- _Input data_:
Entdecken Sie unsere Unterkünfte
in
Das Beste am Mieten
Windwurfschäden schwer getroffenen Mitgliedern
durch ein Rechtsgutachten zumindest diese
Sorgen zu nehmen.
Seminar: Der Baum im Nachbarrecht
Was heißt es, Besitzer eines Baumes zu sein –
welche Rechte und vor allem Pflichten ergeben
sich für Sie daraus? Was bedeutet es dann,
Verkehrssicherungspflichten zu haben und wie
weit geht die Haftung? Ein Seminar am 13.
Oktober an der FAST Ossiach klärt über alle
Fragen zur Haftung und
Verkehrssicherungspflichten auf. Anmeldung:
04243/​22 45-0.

- _Problem statement_:
Every line in the records that holds the word "Haftung" should be copied into the answer.

- _The answer_:
weit geht die Haftung? Ein Seminar am 13.
Fragen zur Haftung und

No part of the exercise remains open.